Train-Bus-Boat-Bus: Robert Burns’ Day

When I boarded the train in Inverness on the morning of January 25, it was still dark.  It was Robert Burns’ day.  I had seen signs everywhere in Edinburgh and in Inverness.  It was a day dedicated to one of the famed poets of Scotland.  Celebrations and gatherings abounded.  I’m sure I could have stayed the night in Inverness and found lots to do, but I wanted to head north.

And the day was a perfect day to travel.

Here is some of what I wrote in my journal:

“I wouldn’t have guessed it, but the land is even more beautiful as I head north.  The sun is rising.  The hills are dotted with white sheep, and stone cottages amid clumps of trees reveal themselves.  How have I waited over 40 years to come here?”

I thought about the pride that Scotland took in Robert Burns and the pride he had in Scotland.  I thought that since it was a day for poetry that I might compose one myself, so I wrote Beyond Culloden.

As we moved closer to Thurso, the last stop for the train, most of the passengers departed.  There was a young man who sat a seat or two up from me who was studying some charts who remained on the train.

Ethan is using public transport to visit as many places in his home country as he can.

When we reached Thurso, both he and I departed.  I headed to the Thurso Information Center and found the same young man there.  I would later learn that his name was Ethan and that he had an extended pass on Scotsrail and was traveling all over the country to make sure that he got his pounds worth out of the pass and to see more of his home.  He was heading to Wick to take some pictures before heading back to Inverness.  The charts were time tables for the train system, and he was keeping a meticulous track of his progress.

As for myself, I was considering my options.  Should I stay in Thurso the night after a 4 hour train ride or push on.  At the information center, a nice lady told me that if I caught the next bus that I could probably make the next ferry heading out of John O’ Groats.  I headed to the bus stop, and that’s where a lovely young lady named Olivia.

Olivia is Polish, but she’s attended university in Edinburgh where she is studying landscape design.  She was traveling to the Orkney Islands to work on an independent school project.  She carried a pack, a camera bag, and tripod bag, which I thought, at first, was some sort of case for a small guitar or larger violin.

Olivia was quiet but friendly and, over the course of our bus ride to John O’ Groats and then the ferry trip to St. Margaret’s Hope in the Orkney Islands, I got to know her a little better.  Her mother works for the government of the European Union, and her step father is an American.  She isn’t sure if she wants to start her career right after university, but she does know that she wants to move in with her boyfriend in London.  He’s beginning his career as an English teacher.  They met at a literary club party in her first year at university.  She attended an International High School in Brussels, and what she told me of that reminded me of the International Baccalaureate Program at Sumter High School.

When we were on deck during the hour long ferry ride, I asked Olivia if I could take her picture.  She smiled and held up her camera and said, “I feel more comfortable on this sign of the lens.”

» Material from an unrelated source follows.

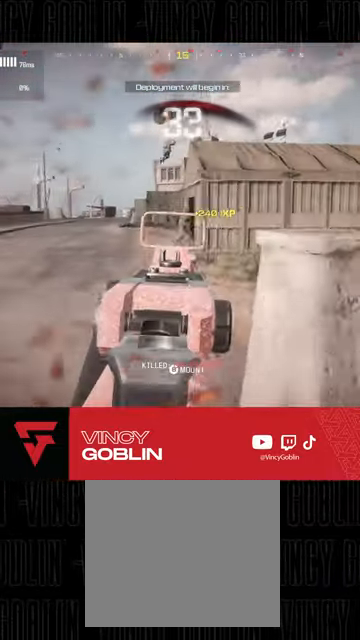
{"buttons": ["L2", "R2"], "left_stick": "right", "right_stick": "center", "events": [[100, "right_stick", "center"], [333, "right_stick", "down-left"], [500, "right_stick", "center"]]}
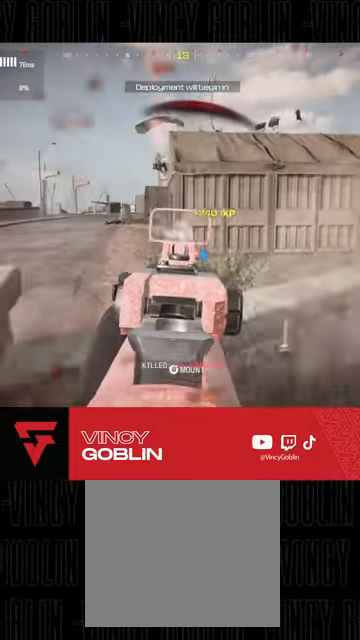
{"buttons": ["L3"], "left_stick": "up-right", "right_stick": "right", "events": [[333, "L2", "up"], [367, "R2", "up"], [367, "right_stick", "right"], [400, "left_stick", "up-right"], [500, "L3", "down"]]}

Once we disembarked, I took the bus to Kirkwall, while Olivia headed to her lodging in St. Margaret’s Hope.

I imagined what Robert Burns would have thought of this young Polish woman whose brown eyes matched her rough leather jacket, whose dark hair curled and fell about her gray woolen scarf, who enjoyed sharing a cup of coffee or a bowl of pea soup as much as she enjoyed just quietly looking out of the window as the countryside flew by, who was preparing to start her own life and chase her own dreams.

What would have made of young Ethan who took every opportunity he could to strike out and see the country he calls home, to know it and appreciate it in all its glory.

I think Robert Burns would have found as much poetry in both young people as he did in as grand a sight as Falls of Foyers or something as common as a wee mouse.